━━ İncelenen Metin
Muhtar Murat Yıldız köyde yetişen ürünler konusunda şu bilgiyi verdi:

“Kozluören’de armut, ahadudu ve böğürtlen yetişiyor. Ahadudu’nunTolka denilen yeni bir cinsi ekiliyor, kasım ayına kadar da toplanıyor.”

Köyün her tarafından sular akıyordu, yine de sorasım geldi; “sulama sorununuz var mı?” dedim. Muhtar Yıldız şu yanıtı verdi:

“Köyün üstünde BUSKİ’nin yaptığı mebranlı gölet var, dolguda bir sıkıntı var, zaman alacak. BUSKİ ile bir toplantı yaptık; ‘göledin bir, iki yıl gözlemlenmesi gerekiyor, gözlemlemeden suyu tutamayız’ denildi.Köyümüzde sulama sıkıntısı var, bu sorunun çözümü için bir havuz yapılmasını talep ediyoruz…”

Kozluören’in her tarafından sular akıyordu, su sıkıntısını anlamamıştım; sordum; şunları anlattı:

“Şu anda suyumuz var, ama havalar ısındığında su azalıyor. Köyümüzün üstünde iki köy daha var, onlar da derelerin suyunu kullanıyor. Kapalı sisteme su verdiğimizde, su hattında sıkıntı yaşıyoruz. Havuz yapılırsa, gölet faaliyete girene kadar su sıkıntımız kalmaz.”

BİR TUHAF TAŞ OCAĞI HİKAYESİ

Yeri gelmişken yazmamak olmaz. Bir tuhaf taş ocağı hikayesi vardır Kozluören’in…

Kozluören’e daha önce de gitmiştim. İlk gidişim, 15 yıl kadar önceydi. Köyün verimli birinci sınıf tarım arazilerinin hemen dibine taş ocağı yapılmak isteniyordu.
━━━━
━━ Listelenen Satırlar
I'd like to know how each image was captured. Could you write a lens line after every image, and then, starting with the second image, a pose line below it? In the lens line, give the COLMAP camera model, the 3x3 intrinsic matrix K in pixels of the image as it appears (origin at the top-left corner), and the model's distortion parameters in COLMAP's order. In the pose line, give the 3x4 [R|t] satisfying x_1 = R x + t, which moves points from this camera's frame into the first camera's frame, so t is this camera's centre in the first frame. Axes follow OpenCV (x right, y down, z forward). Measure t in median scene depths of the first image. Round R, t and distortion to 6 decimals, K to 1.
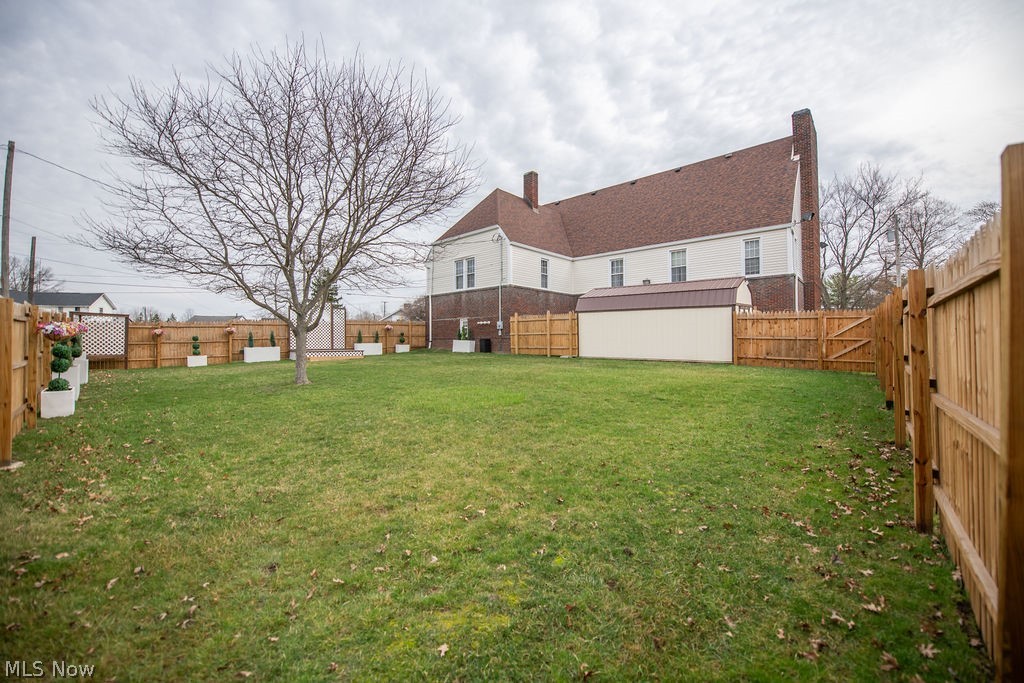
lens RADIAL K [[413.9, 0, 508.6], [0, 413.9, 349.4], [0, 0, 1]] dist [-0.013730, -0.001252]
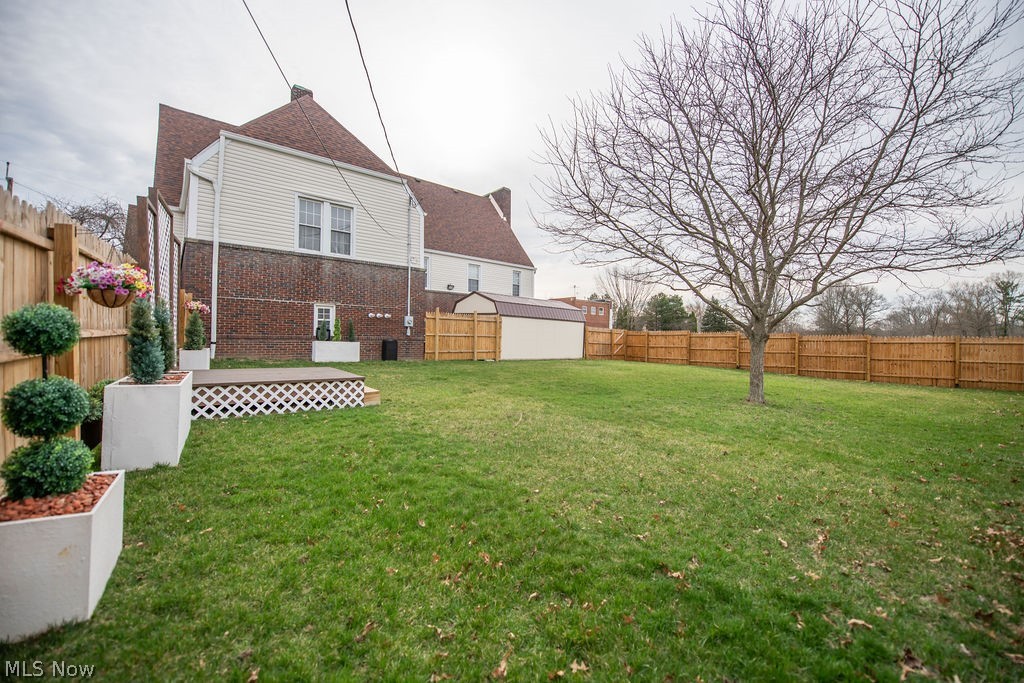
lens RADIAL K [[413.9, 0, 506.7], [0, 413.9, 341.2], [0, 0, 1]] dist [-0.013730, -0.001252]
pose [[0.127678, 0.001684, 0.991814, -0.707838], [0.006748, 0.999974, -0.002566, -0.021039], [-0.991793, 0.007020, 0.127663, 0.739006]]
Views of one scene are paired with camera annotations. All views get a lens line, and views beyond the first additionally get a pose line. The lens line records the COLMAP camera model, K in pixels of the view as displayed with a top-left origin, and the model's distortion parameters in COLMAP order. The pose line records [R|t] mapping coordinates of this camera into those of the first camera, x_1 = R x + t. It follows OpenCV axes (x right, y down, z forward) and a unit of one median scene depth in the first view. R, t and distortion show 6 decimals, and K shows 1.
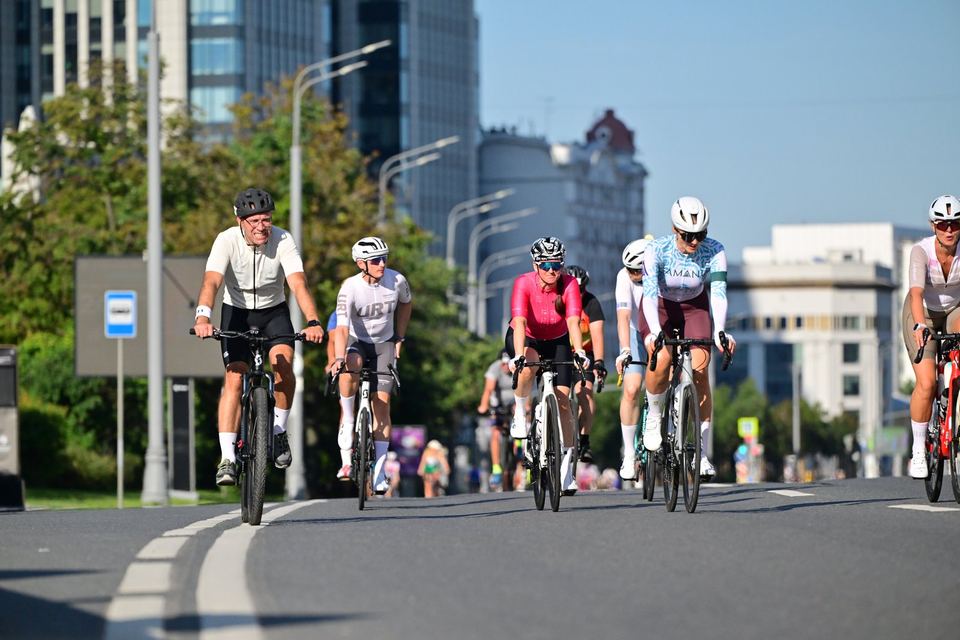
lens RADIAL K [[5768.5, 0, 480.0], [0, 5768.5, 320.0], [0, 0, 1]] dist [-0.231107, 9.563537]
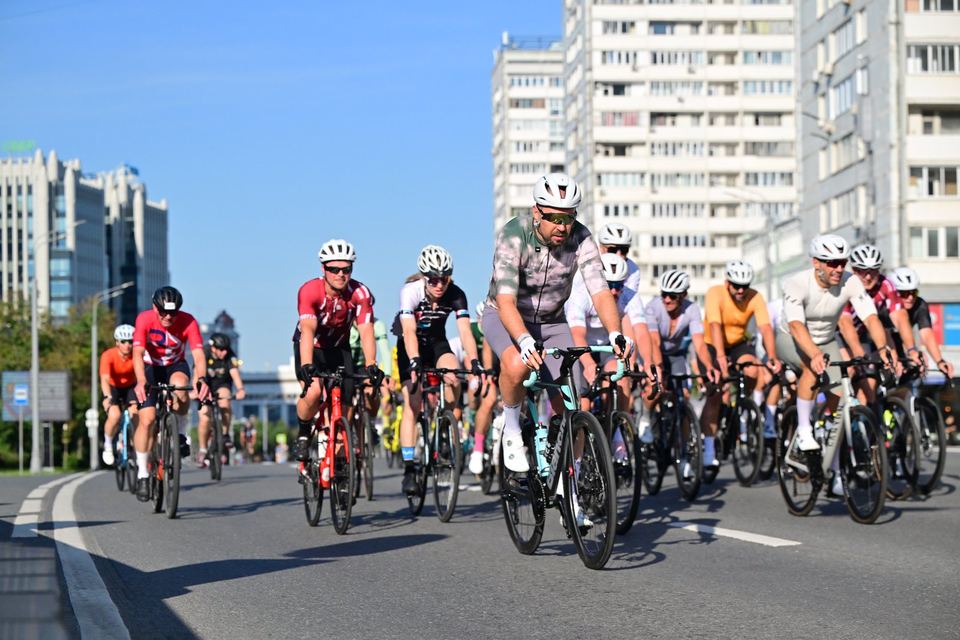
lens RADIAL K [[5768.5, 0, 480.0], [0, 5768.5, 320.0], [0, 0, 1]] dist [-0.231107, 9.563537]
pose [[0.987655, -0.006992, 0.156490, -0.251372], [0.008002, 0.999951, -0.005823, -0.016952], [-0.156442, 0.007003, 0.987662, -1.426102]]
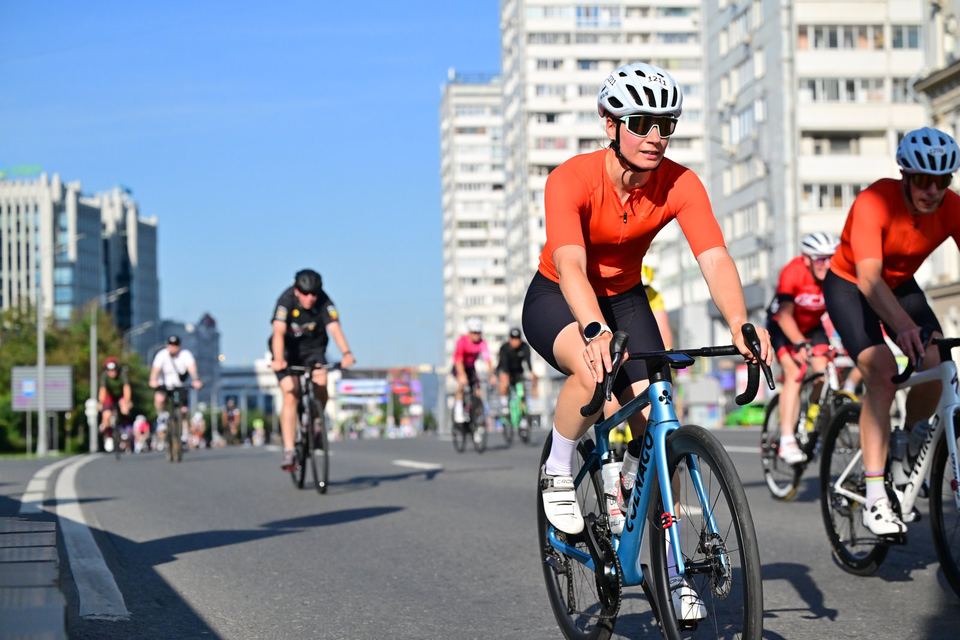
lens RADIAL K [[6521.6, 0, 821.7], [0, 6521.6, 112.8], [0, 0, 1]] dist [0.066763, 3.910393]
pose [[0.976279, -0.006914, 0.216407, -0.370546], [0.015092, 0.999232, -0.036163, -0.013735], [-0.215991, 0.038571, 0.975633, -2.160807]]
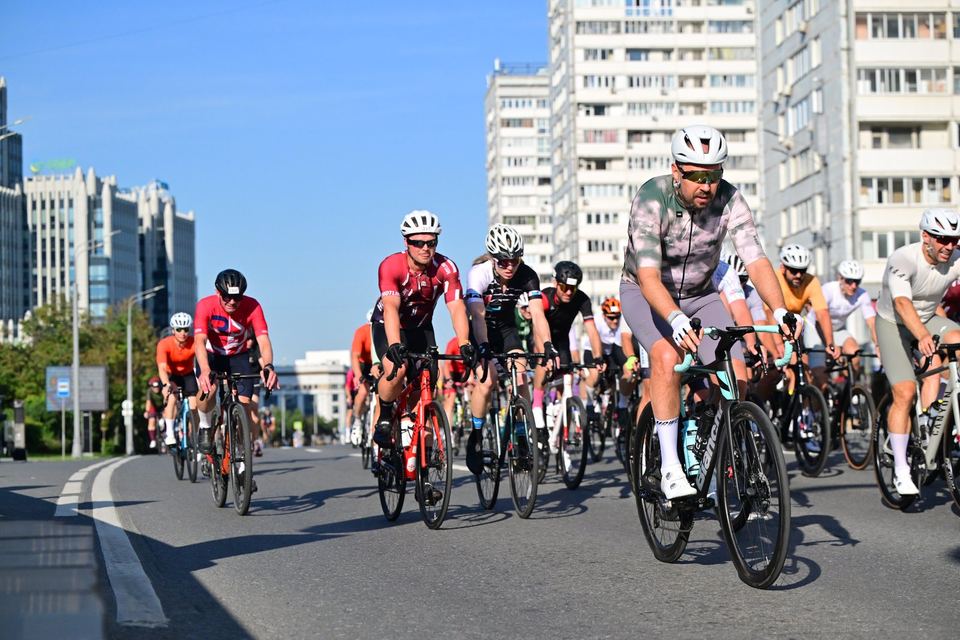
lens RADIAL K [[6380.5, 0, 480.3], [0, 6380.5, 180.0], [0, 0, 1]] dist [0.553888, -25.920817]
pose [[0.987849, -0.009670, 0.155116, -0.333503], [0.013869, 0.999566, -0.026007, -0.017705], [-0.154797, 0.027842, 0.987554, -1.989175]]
━━━━
§ Zorunlu Görevler
1 – Kozluören köyüyle ilgili metinden "Yeri gelmişken yazmamak" ile başlayıp "ocağı yapılmak isteniyordu." ile biten bölümü hiçbir değişiklik yapmadan çıkarın.
2 – Kozluören köyüyle ilgili metne göre muhtar, köydeki sulama sıkıntısının çözümü için ne yapılmasını talep ediyor?
3 – Kozluören köyüyle ilgili metni, gösterilen son cümlenin ardından sürdürün.

§ Yanıt Listesi
1 –
Yeri gelmişken yazmamak olmaz. Bir tuhaf taş ocağı hikayesi vardır Kozluören’in…

Kozluören’e daha önce de gitmiştim. İlk gidişim, 15 yıl kadar önceydi. Köyün verimli birinci sınıf tarım arazilerinin hemen dibine taş ocağı yapılmak isteniyordu.

2 – Bir havuz yapılmasını talep ediyor.

3 –
Babasultan Göledi için DSİ, tarlaların dibindeki hazine arazisinden dolgu malzemesi olarak taş alacaktı.
Köylüler kadim bilgileriyle oradaki taşların özellikleri gereği dolgu malzemesi olamayacağını; su sızdıracağını söylemişlerdi.

Oluşan kirlilik nedeniyle tarlalarından verim alamayacaklarını söyleyip taş ocağına itiraz ediyordu ve eylem yapmışlardı, hatta tartaklanmışlardı. Gidip yerinde görmüştük. Taş ocağı olacak yer ile tarlalar yan yanaydı.

Ayrıca bölgede Roma döneminden kalan mozoleler vardı; defineciler tarafından delik deşik edilmişti. Gözümüzle görmüştük. Taş alınacak bölge tarihi ören yeriydi.

Hatta o tarihte Uludağ Üniversitesi Arkeoloji Bilim dalı Başkanı Prof. Dr. Mustafa Şahin’den oluşan bir heyet de bölgede Roma ve Bizans döneminden mezarlar, kalıntılar olduğuna dair görüş bildirmişti.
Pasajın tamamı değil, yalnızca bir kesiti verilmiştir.